People who use Wilson Avenue for cross-town travel will soon have to find a new route.
The City of Bend announced Tuesday that an estimated three-month closure of the Wilson Avenue railroad crossing near 9th Street will begin April 27 to replace track and signal equipment. It’s the final phase of work on the Wilson Avenue corridor, where the City has piloted new protected designs for roundabouts and intersections.
The Burlington Northern Santa Fe Railway will upgrade the railroad, and a City contractor will replace adjacent sidewalks and roadway pavement. The closure will occur between Ninth Street and Centennial Street — the last remaining section of Wilson Avenue without safety improvements for bicycles and pedestrians, said Bend Project Engineer Kevin Kramer.
The City plans to create a detour using Third Street, Ninth Street and Reed Market Road.
The City’s website indicates the planned July reopening is an estimate and is subject to change.
Wilson Avenue stretches from 15th Street to the east to Bond Street near the Old Mill District to the west, including a bridge spanning U.S. Highway 97.
The City completed a new roundabout at the intersection with 9th Street in 2022. That was one of the first projects funded by a $190 million taxpayer bond voters approved two years earlier for transportation projects.
It was also the City’s first roundabout with protected bike lanes, where a concrete curb separates cyclists from car traffic. A new roundabout at intersection with 15th Street followed.
In 2024, the City revamped the signalized intersection at the busy Wilson and Third Street to help cyclists and pedestrians. The “protected” intersection features concrete bulb-outs to shield cyclists, along with bright-green crossings.
East of Third Street, the City added a mix of buffered bike lanes, shared-use paths and concrete crossing islands.
The City has about $16.5 million in bond funding budgeted for the Wilson corridor, according to the City’s transportation bond dashboard.

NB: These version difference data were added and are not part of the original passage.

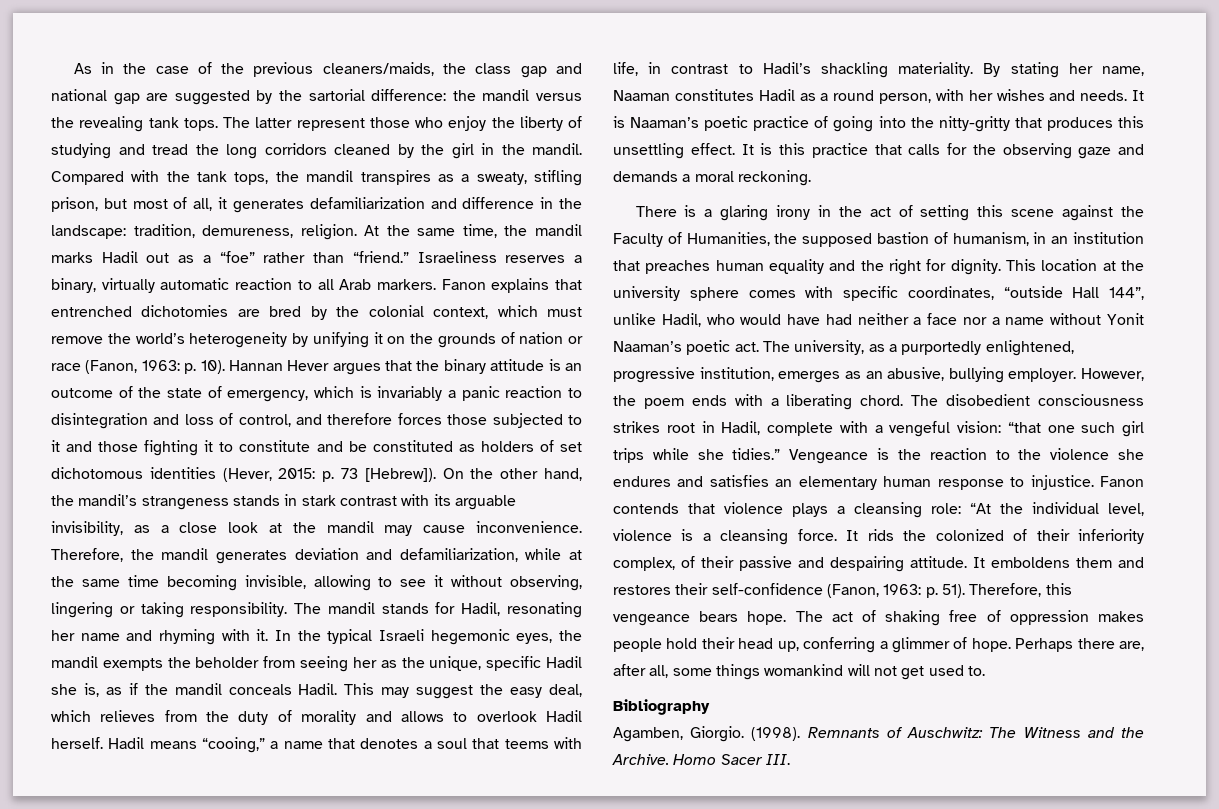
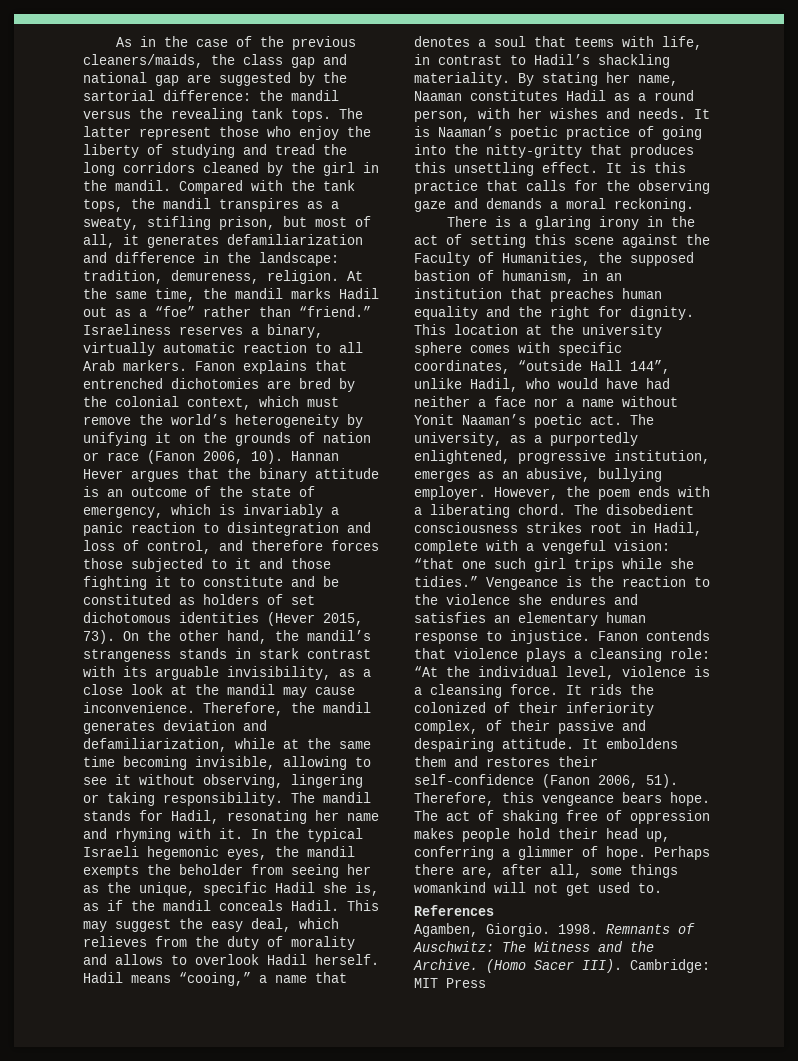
[85,360,197,374] (Fanon, 1963: p. -> [147,450,243,464] (Fanon 2006,
[222,468,436,482] (Hever, 2015: p. 73 [Hebrew]). -> [267,612,363,626] [83,630,115,644] (Hever 2015, 73).
[826,584,938,598] (Fanon, 1963: p. -> [542,774,638,788] (Fanon 2006,
[613,699,710,715] Bibliography -> [414,905,494,916] References
[751,727,801,741] (1998). -> [558,924,598,934] 1998.
[673,754,790,765] Homo Sacer III. -> [486,959,710,973] [414,978,486,988] (Homo Sacer III). Cambridge: MIT Press

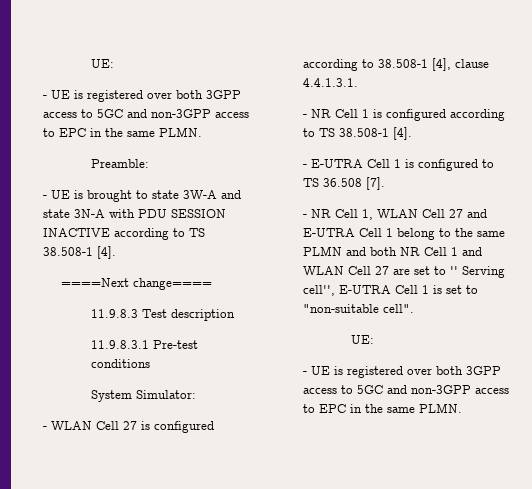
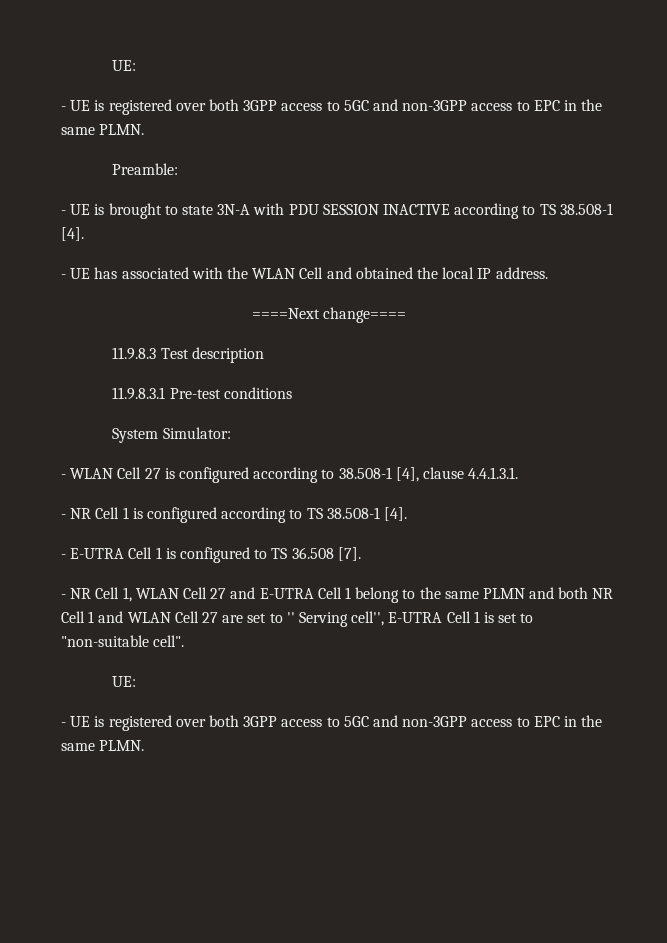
[182,190,241,199] [42,209,70,218] 3W-A and state -> (214, 210) none
(116, 252) none -> [61,267,548,279] // - UE has associated with the WLAN Cell and obtained the local IP address.

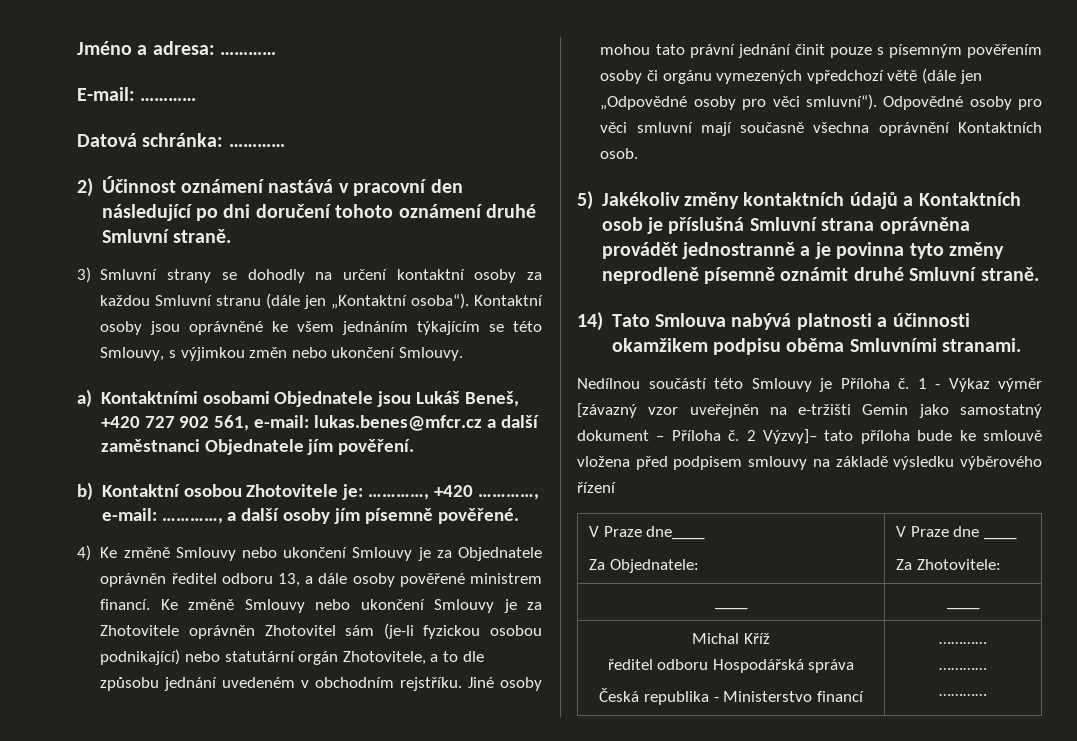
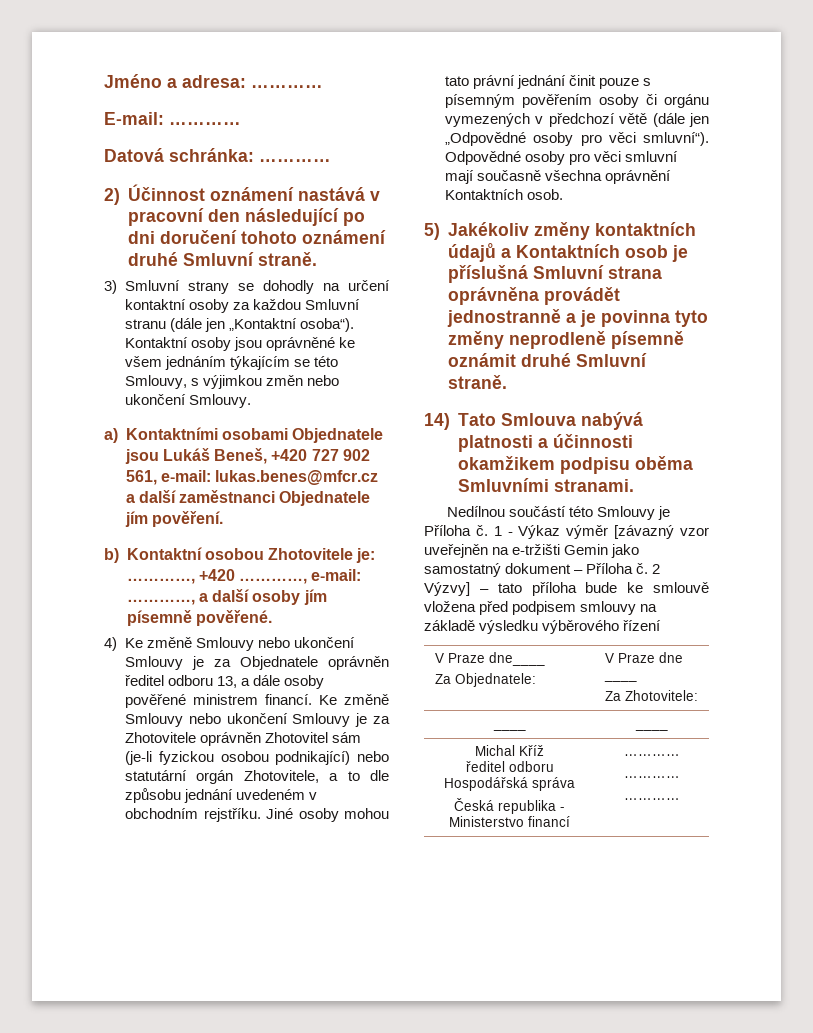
[806,70,884,84] vpředchozí -> [535,113,615,127] v předchozí
[763,429,817,444] Výzvy]– -> [424,582,489,596] Výzvy] –

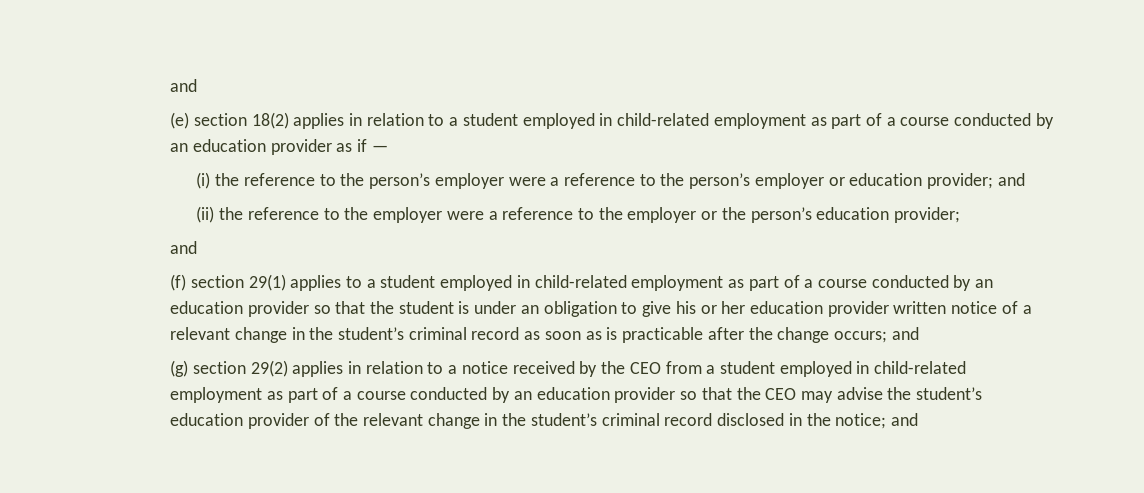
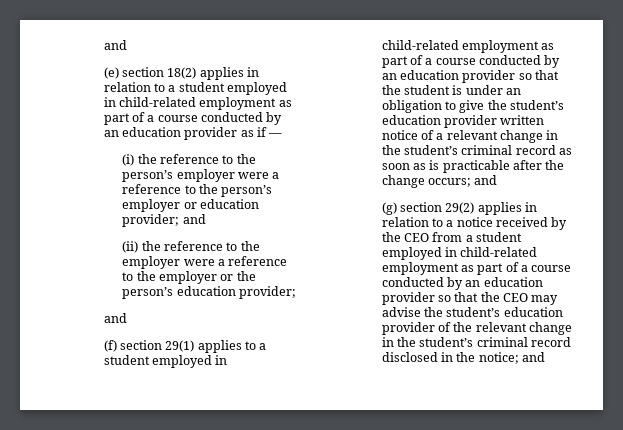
[675,301,746,314] his or her -> [487,100,565,110] the student’s

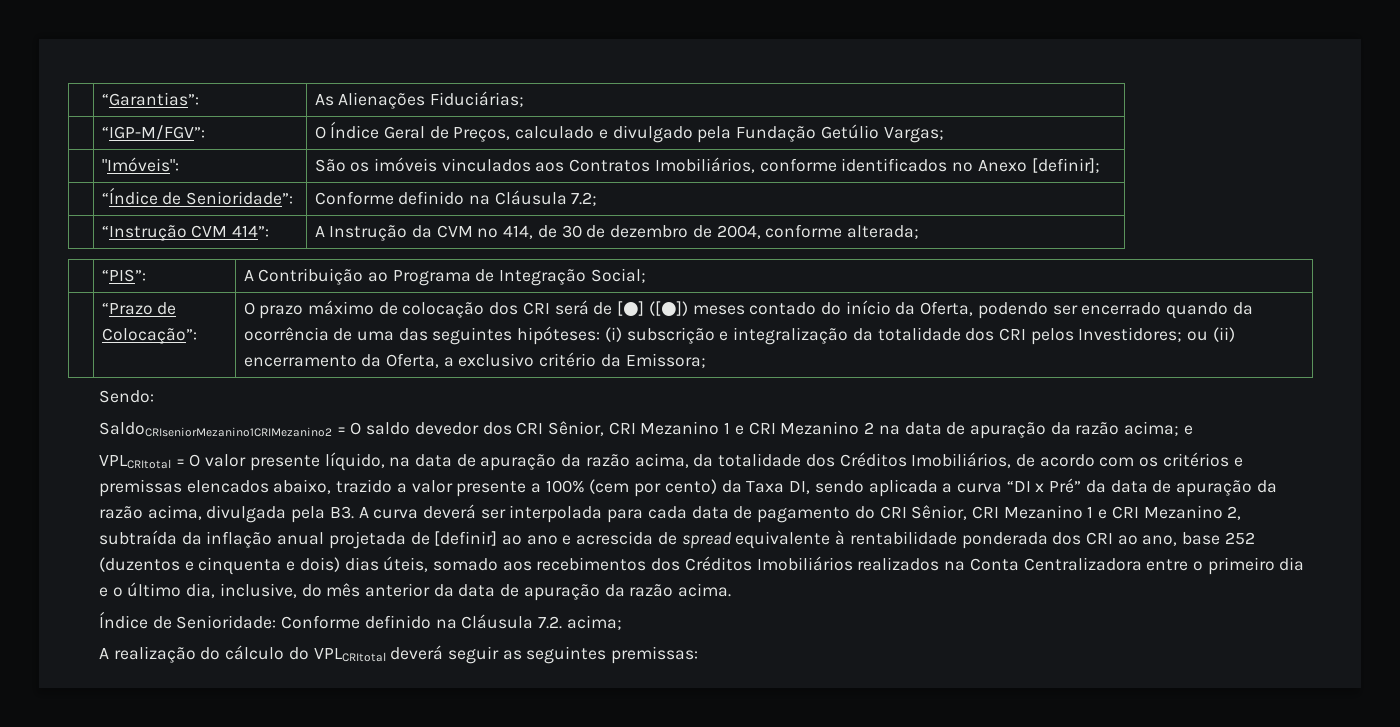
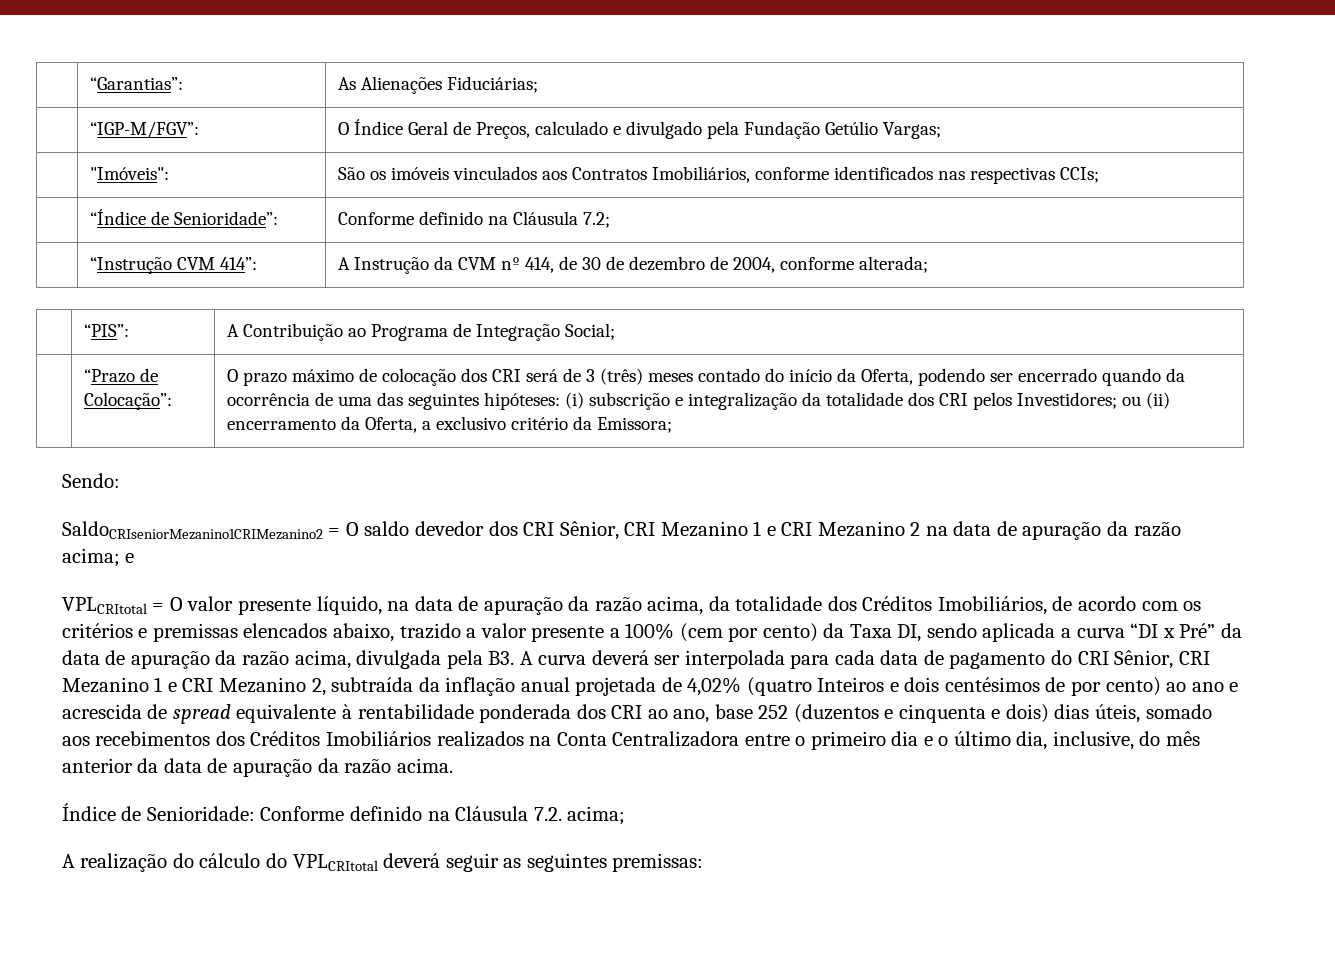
[952,158,1100,173] no Anexo [definir]; -> [937,167,1099,184] nas respectivas CCIs;
[617,301,688,316] [●] ([●]) -> [585,368,643,385] 3 (três)
[434,531,498,546] [definir] -> [687,677,1161,696] 4,02% (quatro Inteiros e dois centésimos de por cento)

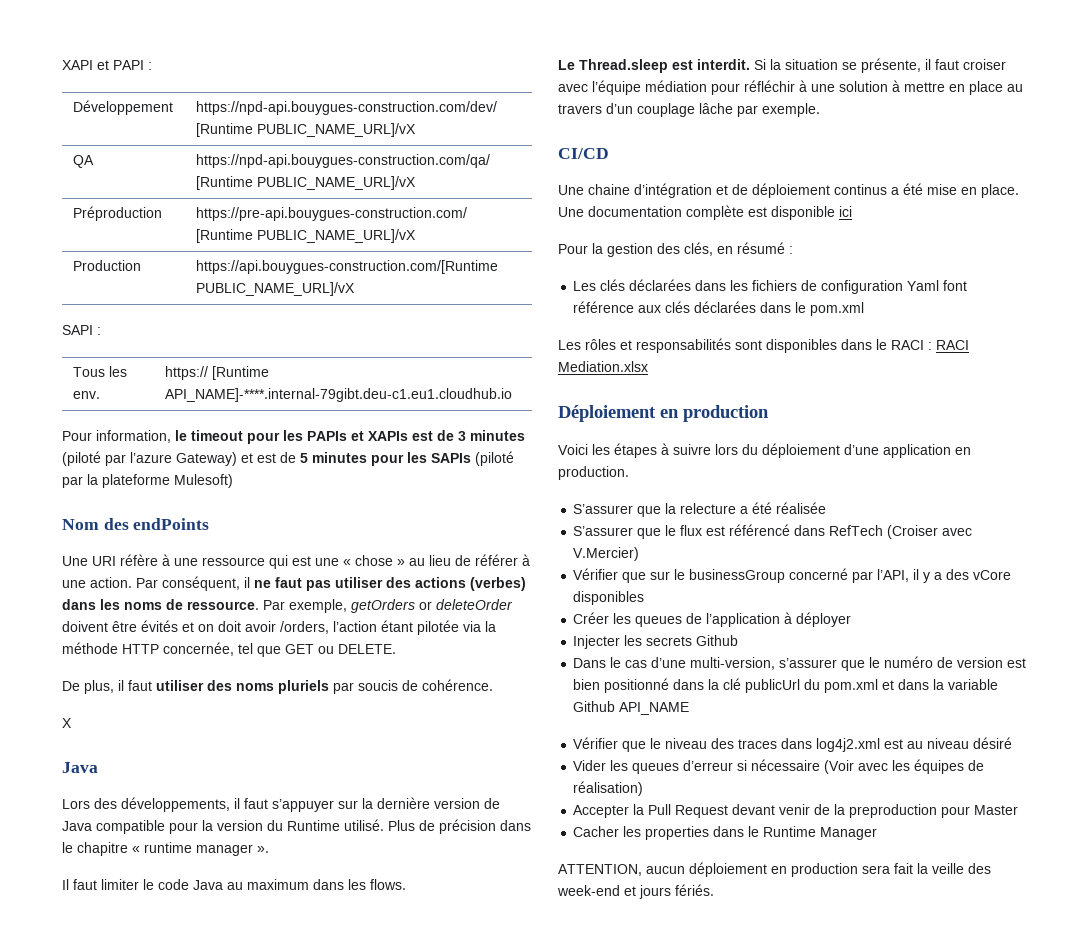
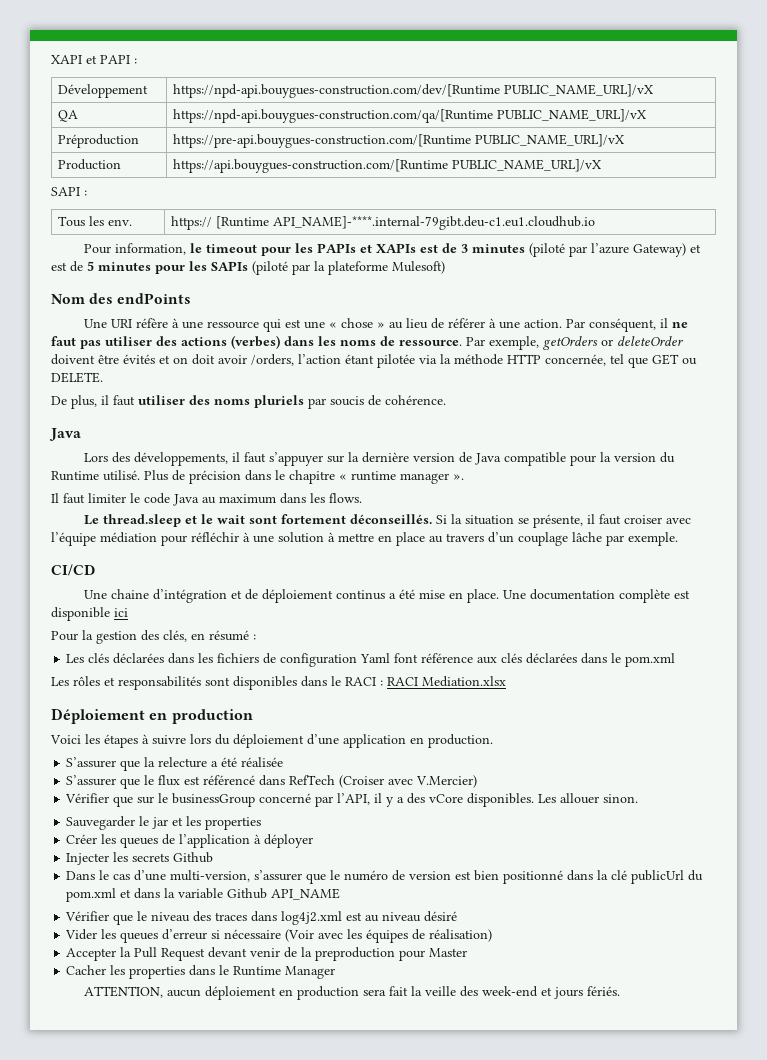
[62,718,72,728] // X -> (446, 400) none
[579,59,750,73] Thread.sleep est interdit. -> [103,514,433,527] thread.sleep et le wait sont fortement déconseillés.
[573,591,645,605] disponibles -> [467,793,639,807] [66,816,262,830] disponibles. Les allouer sinon. // Sauvegarder le jar et les properties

The upcoming closure is part of a flurry of construction as the City works to complete dozens of bond-funded projects by the end of the decade. It’s sandwiched between the year-long of Olney Avenue, which reopened with safety improvements in February, and a six-month closure starting this fall of the Franklin Avenue underpass for infrastructure and safety work. All are busy east-west corridors and among the handful of routes that carry travelers across the Bend Parkway and the railroad tracks in the center of town.